Like every other system that streams imagery from a host PC to a smartphone for VR (e.g. TriniusVR), it's going to be a pretty abysmal experience for one reason above all others: latency.
What could be considered a 'critical number' for VR is a "20ms motion-photons latency", or that the time between your head moving, and the image on the screen being updated to have the correct view for that new position is 20ms.
Within that 20ms, you must sample your tracking system, perform all game engine computations (e.g. loading and playing back audio, character animations, physics, netcode, etc), then render the image, then warp the image, then scanout that image to the display, then have the display readout that to the pixels, and finally those pixels start emitting photons and you stop the clock. Another way to think of it is you have a 20ms 'budget' available. You can spend this budget on rendering, or on moving the rendered image around.
The problem comes in that WiFi has both an extremely unreliable link latency, and the minimum latency is pretty huge. In many cases the link latency will be above 20ms and the system is totally nonviable from the start. But even if the latency is within 20ms,
every ms you waste on link latency is a ms you lose for actual useful rendering tasks. For example, if you have an WiFi network in a Faraday cage (no external interference) with no clients other than the smartphone and PC (no network conflicts), you
might be able to get under 20ms reliable. But even if you could hit 15ms, that means you have spent 15ms of your 20ms budget on transmission latency, and have left a mere 5ms for the host PC to complete all rendering tasks. Or to put it another way: to get the same level of functional performance, you need a PC
4 times as powerful. Even an extremely good 10ms transmission time would still need a PC to double in performance to deliver the same image.
But that's not even the whole story. No WiFi link has sufficient bandwidth to carry uncompressed video for VR (even if your smartphone only handles 1920x1080x60FPS that's 3 gigabit/s for uncompressed 8bpp video). So you need to slap two extra stages on the end of the rendering pipeline: video compression on the Pc end, and video decompression on the smartphone end. Neither are really optimised for latency, so you have two extra chunks of wasted time taken out of your 20ms budget, on top of the transmission latency itself. As well as a loss in quality, with VR already starving for every pixel you can get.

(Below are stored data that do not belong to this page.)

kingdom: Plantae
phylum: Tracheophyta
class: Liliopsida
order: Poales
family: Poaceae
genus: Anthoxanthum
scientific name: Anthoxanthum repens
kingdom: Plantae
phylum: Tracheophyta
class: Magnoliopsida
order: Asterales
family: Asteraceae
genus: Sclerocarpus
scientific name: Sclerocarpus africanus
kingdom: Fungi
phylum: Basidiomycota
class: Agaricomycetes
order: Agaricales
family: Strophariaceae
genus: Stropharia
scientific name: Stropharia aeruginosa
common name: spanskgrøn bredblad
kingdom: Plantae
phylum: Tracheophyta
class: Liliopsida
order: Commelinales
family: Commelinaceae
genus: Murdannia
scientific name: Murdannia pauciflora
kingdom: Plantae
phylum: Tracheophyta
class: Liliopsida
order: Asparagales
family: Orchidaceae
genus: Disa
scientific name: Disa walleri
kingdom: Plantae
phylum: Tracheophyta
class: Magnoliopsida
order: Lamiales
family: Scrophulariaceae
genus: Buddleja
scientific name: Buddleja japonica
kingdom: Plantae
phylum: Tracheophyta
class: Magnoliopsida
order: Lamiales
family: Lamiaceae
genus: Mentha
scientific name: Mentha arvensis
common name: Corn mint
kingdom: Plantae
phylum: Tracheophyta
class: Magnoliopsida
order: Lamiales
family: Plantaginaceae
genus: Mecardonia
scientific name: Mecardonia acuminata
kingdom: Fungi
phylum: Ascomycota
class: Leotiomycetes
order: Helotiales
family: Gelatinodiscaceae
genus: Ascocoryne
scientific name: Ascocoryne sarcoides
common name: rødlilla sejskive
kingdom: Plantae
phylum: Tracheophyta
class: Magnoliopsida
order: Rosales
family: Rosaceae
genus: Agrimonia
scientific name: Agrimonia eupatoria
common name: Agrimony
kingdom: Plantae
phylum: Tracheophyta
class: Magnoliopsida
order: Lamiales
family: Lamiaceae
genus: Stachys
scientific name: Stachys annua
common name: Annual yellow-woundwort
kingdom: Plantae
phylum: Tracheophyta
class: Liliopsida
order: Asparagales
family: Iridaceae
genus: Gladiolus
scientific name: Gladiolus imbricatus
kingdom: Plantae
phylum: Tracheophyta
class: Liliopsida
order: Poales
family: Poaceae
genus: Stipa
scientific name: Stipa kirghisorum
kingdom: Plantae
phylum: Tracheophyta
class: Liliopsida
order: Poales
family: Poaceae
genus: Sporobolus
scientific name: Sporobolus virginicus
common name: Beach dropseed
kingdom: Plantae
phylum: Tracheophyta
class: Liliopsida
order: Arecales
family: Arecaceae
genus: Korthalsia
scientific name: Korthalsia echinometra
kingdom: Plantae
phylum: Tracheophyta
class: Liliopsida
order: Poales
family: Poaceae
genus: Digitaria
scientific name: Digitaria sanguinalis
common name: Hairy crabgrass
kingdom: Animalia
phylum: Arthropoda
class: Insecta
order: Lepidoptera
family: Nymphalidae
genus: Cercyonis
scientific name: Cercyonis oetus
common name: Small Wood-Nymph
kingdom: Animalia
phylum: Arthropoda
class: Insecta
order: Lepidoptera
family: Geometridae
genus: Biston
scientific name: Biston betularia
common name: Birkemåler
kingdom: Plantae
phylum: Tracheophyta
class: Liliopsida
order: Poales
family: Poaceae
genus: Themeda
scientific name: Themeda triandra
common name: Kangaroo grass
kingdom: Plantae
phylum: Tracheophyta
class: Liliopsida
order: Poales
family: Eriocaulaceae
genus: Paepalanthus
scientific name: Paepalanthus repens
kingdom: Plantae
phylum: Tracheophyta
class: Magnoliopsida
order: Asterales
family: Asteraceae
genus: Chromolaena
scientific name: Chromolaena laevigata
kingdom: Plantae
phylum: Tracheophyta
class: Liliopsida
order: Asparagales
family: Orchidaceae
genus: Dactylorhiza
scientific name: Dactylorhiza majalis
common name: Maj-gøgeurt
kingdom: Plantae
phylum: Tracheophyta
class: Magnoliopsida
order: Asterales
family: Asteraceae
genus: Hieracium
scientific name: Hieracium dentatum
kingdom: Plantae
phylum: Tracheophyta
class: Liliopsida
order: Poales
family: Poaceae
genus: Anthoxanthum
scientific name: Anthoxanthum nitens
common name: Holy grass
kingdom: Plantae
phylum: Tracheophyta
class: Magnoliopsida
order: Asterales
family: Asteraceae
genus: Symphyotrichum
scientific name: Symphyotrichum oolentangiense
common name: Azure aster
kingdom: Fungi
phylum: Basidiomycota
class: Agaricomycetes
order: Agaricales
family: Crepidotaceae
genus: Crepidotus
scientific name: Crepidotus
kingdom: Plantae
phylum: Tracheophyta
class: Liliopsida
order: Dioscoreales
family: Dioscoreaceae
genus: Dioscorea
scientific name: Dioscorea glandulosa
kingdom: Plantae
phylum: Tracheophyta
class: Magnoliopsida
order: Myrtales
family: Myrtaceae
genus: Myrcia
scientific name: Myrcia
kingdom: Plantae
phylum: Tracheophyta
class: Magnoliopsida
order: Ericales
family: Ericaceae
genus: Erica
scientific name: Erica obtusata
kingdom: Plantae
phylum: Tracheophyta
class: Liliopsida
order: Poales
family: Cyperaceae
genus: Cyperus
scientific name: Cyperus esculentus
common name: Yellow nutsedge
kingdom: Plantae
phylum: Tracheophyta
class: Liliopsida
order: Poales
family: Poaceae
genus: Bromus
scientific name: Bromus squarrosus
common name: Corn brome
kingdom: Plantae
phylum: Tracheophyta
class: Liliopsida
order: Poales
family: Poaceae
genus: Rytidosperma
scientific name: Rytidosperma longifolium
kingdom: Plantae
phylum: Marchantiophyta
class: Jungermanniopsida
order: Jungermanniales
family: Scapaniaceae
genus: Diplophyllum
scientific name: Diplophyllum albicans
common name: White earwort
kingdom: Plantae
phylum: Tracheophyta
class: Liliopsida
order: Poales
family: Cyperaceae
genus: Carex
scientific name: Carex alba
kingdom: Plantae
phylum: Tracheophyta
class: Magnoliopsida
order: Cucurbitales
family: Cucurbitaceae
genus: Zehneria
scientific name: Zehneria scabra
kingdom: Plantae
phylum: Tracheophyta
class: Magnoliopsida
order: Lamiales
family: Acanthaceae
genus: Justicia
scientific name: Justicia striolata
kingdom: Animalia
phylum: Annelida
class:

This is also a problem with any RF video transmission protocol available for consumers, which is why I'm extremely sceptical of the current crop of 'wireless VR' devices (e.g. the TPCast) that repackage the old SiBeam WirelessHD modules that were designed for remote AV receivers.
tl;dr: I wouldn't touch it, let alone spend money on it. You're fundamentally limited to it being a bad VR experience, and bad VR just isn't worth trying.